◆ **Data**:
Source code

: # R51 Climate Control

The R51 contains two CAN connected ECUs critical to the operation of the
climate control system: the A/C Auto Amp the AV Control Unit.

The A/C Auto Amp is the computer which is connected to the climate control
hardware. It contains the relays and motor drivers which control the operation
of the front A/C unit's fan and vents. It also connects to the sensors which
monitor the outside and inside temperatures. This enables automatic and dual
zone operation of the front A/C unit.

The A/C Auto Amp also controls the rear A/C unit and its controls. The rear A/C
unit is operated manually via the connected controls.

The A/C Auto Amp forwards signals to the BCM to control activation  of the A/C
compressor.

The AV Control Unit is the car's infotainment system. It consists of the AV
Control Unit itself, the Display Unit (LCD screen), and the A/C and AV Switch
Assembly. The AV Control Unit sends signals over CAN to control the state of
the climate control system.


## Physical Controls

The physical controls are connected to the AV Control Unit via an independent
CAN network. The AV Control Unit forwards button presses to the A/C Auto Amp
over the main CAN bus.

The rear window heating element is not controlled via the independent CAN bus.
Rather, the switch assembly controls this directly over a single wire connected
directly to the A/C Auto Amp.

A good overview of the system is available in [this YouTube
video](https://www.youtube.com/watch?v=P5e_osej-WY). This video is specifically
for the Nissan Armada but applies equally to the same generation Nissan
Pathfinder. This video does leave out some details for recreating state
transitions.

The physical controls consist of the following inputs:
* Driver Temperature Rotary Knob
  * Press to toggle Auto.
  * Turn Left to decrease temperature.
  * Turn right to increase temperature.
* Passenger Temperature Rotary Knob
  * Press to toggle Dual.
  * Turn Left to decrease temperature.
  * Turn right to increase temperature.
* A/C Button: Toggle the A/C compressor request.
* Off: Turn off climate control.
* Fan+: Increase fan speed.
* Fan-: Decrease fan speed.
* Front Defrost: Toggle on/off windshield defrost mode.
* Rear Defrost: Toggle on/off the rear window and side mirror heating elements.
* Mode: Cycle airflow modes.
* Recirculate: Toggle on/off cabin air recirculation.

◆ **Written task**:
Go over the data and return every line that includes the word "Knob".

◆ **Problem solution**:
* Driver Temperature Rotary Knob
* Passenger Temperature Rotary Knob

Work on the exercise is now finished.